Republicans Have Finally Had Enough of Wendy Rogers

All it took was death threats against her colleagues at a white nationalist event.
Wendy Rogers, candidate for Arizona's 1st congressional district, is interviewed by CQ Roll Call at their D.C. office, Sept. 14, 2018. (PThomas McKinless/CQ Roll Call).

Arizona state Sen. Wendy Rogers was overwhelmingly censured by the Arizona Senate Tuesday after she called for her political enemies to be publicly hanged during a white nationalist conference this weekend and threatened to “personally destroy” Republicans who oppose her. 

The vote was a bipartisan 24-3, with three members of the body abstaining. Thirteen Democrats and 11 Republicans, including Senate President and Big Lie booster Karen Fann, voted to censure Rogers. 


The resolution said Rogers “has damaged the reputation of the Arizona State Senate by her actions,” and referenced Rogers’ comments at the America First Political Action Conference, where Rogers said she wanted to see her political opponents hang on “gallows,” as well as her subsequent tweet threatening to “personally destroy any Republican who partakes in the gaslighting of me.” 

Though the censure has no material impact, Rogers called the resolution “an attempt to limit my speech.” 

“I do not apologize, I will not back down, and I am sorely disappointed in the leadership of this body for colluding with the Democrats to attempt to destroy my reputation,” she said. “In the end, I rejoice in knowing I do and say what is right and I speak as a free American regardless of the actions of this corrupted process today.”

Fann, who contracted the Florida firm Cyber Ninjas to run a sham audit of the 2020 election in Arizona, which later confirmed that former President Donald Trump had lost the election there, said Tuesday that she supports free speech but that “what we do not condone is members threatening each other, to ruin each other, to incite violence, to call us communists.”


“The thing with racism, with antisemitism, is that they grow like a dark weed in people’s hearts,” Rebecca Rios, the Democratic leader in the state Senate, said in floor remarks. “I think we have hacked away a small part of this weed, and I hope we can remember this moment… as Arizona senators we looked hate in the eye and said, ‘You’re not welcome here.’”

Rogers spoke at AFPAC, a counter-event to the Conservative Political Action Conference (CPAC) in Florida this weekend. The event was organized by Nicholas Fuentes, a far-right white nationalist, who said during one session Friday night that some are comparing Russian President Vladimir Putin to Adolf Hitler, “as if that’s not a good thing.” 

Rogers’ speech at the conference was arguably even more extreme: She falsely called the COVID-19 vaccines a “bioweapon,” and called vaccine mandates and the politicians who’ve implemented them “criminal.” 

“When we do take back our god-given rights, we will bring these criminals to justice. I’ve said we need to build more gallows,” Rogers said in a videotaped statement Feb. 25, to applause from the crowd.
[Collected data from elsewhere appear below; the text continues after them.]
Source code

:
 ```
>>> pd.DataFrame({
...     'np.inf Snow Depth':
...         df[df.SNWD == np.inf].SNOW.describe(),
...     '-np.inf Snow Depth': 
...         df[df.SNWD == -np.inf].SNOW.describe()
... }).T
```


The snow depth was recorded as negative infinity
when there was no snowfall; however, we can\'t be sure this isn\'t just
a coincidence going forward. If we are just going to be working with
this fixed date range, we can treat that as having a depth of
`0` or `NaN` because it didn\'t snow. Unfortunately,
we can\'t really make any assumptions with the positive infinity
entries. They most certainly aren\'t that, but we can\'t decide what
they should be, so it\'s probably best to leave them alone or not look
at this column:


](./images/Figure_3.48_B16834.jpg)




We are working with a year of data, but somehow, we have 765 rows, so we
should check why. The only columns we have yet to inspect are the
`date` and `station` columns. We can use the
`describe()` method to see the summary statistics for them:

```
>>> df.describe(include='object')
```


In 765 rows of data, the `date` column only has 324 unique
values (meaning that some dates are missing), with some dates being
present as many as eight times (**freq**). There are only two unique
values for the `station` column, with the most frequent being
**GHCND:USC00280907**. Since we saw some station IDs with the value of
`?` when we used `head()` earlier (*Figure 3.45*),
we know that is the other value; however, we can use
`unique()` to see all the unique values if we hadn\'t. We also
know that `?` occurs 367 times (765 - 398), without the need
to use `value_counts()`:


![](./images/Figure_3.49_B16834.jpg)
“If we try some of these high-level criminals, convict them and use a newly-built set of gallows, it’ll make an example of these traitors who have betrayed our country.”

Rogers has also voiced support for Russian President Vladimir Putin, calling Ukrainian President Volodymyr Zelenskyy, who is Jewish, a “globalist puppet of Soros and the Clintons.” In one Telegram post, she wrote that “Putin’s military gets Ukraine, our military gets trannies and face masks,” using a slur for transgender people.


In addition to Rogers, two current members of Congress, Reps. Marjorie Taylor Greene and Paul Gosar, spoke at the conference. Former GOP Rep. Steve King also attended

House Minority Leader Kevin McCarthy, the top Republican in the House, called Greene and Gosar’s attendance at the conference “appalling and wrong” and “unacceptable” Monday and said he planned to speak with the pair, but dodged questions about Greene and Gosar during a Tuesday press conference.